Jason Baehr& Janelle Aijian

Fighting the Fear of Failure: Engineering Success for Every Student

Professor of Philosophy, Loyola Marymount University
Assistant Professor, Torrey Honors Institute, Biola University
July 3, 2015

A great challenge to teaching is helping every student, not just the ones with natural intelligence, good test-taking abilities, or quick learning skills. Jason Baehr asks how we can care and educate the students who take longer, experience more challenges, and have a fear of failure.


So, even in our best moments when we’ve got the best texts, and we’re performing well in our capacity as teachers. We’re using good methods, we’re modeling good thinking, at least if your experience is anything like mine, there are still going to be a few students, right? Whose looks on their faces suggest that they’re not on board. They’re not buying it.

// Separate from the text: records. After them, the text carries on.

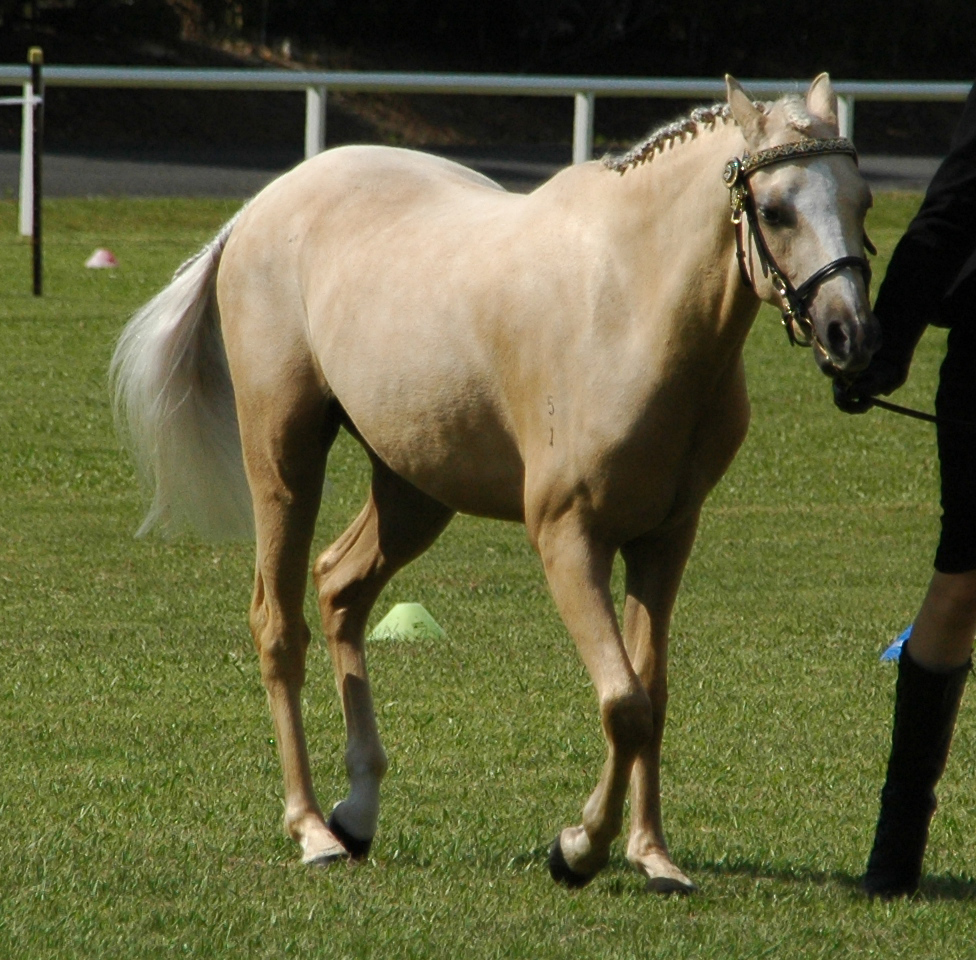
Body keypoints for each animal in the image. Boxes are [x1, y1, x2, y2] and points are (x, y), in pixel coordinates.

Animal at [112, 75, 876, 892]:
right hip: (284, 461)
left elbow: (654, 694)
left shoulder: (665, 539)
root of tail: (262, 207)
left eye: (862, 200)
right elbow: (624, 703)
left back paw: (358, 811)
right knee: (278, 625)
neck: (630, 307)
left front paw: (653, 854)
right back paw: (313, 829)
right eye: (776, 209)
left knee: (341, 589)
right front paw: (578, 847)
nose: (850, 334)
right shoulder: (568, 538)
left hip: (413, 490)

And one of the things, and that group can be larger or smaller, but one of the things that I’m really interested in is, what do we do about them, right? So when some of the standard methods for fostering intellectual virtues aren’t working right, right? What if anything can we do to get some of those other students on board?

Well, I think we can engineer successes for them. Because we enjoy things that we succeed at. We liked those moments of triumph. If a student is tuned out and disgusted with what’s going on in the class, one way to do it is to, to try to marginalize the really active, smart kids. [laughs] For a moment. And concentrate on the one who’s slow. And then make it maybe simple enough so that he or she actually can have a success.

I like that and I think one point that illustrates is how it’s worth asking of ourselves, when we encounter students like that, what’s getting in the way? Because like you were saying, the goods that we’re trying to, we’re inviting them to pursue and enjoy are genuine goods. And so something’s gotten in the way. And so asking what are the obstacles? What messages are they telling themselves? That are getting in the way of their engagement.

And I think often it will be something like well, I’m just not, I can’t do it, I’m not competent, right? Or I’m too afraid to fail, right? So asking what are those messages and then trying to create opportunities in the classroom to address those, whether engineering for success or in the case of fear of failure, right? Being a little bit, having a classroom wide discussion about, look, we’re all afraid of failure, right? And yet that kind of fear can be paralyzing.

And if it takes over, you’re never going to engage. And if you don’t engage, you’ll never really going to grow. That seems like one really helpful way to think about it. I also think too that the kind of relationships that we have with students. They need to know that our classrooms are safe and respectful places, right? And it’s fascinating to me why that’s the case. And I think at least part of why it’s the case is that character change is profoundly personal, right?

By trying to help them grow in these qualities, we’re asking them to internalize new values and practices and habits. That’s extremely personal. And I think, just as kind of a matter of common sense, we aren’t generally open to deep personal change in relationships or environments that feel unsafe or hostile. So being able to show students that, look, this isn’t a classroom where you gonna get personally attacked. It’s a classroom that I think classroom that values intellectual humility.

Talking about placing values on certain things in the classroom. Like elevating the value of intellectual humility. Where it’s as good or better to explain what you don’t know or what you’re struggling with, or to try to overcome something that you’re struggling with. Where that’s rewarded just as much if not more than getting the right answer and getting it as fast as you can.

Yeah, I think there’s a profound good in the kind of relationship between a student and a teacher. Where the student isn’t motivated so much by grades anymore as they are by wanting to, the negative way to put it is wanting to be sort of approved of by their teacher.

But it’s actually wanting to have a relationship of respect with someone if that’s an opportunity. I respect this person, and I know that if I do my best, they will respect me too. That’s so much better as a motivator than any kind of, sort of selfish, I need to get an A in this so I can go to med school kind of mentality.

And wrapped up in that too I think is often the experience of admiration and emulation, right? In the same way that I want to have a mutually respectful relationship with this person where we’re together, we’re pursuing something that’s good. I also, I want to be like that person. I want think like that person. I want to have the loves that person has. That’s attractive.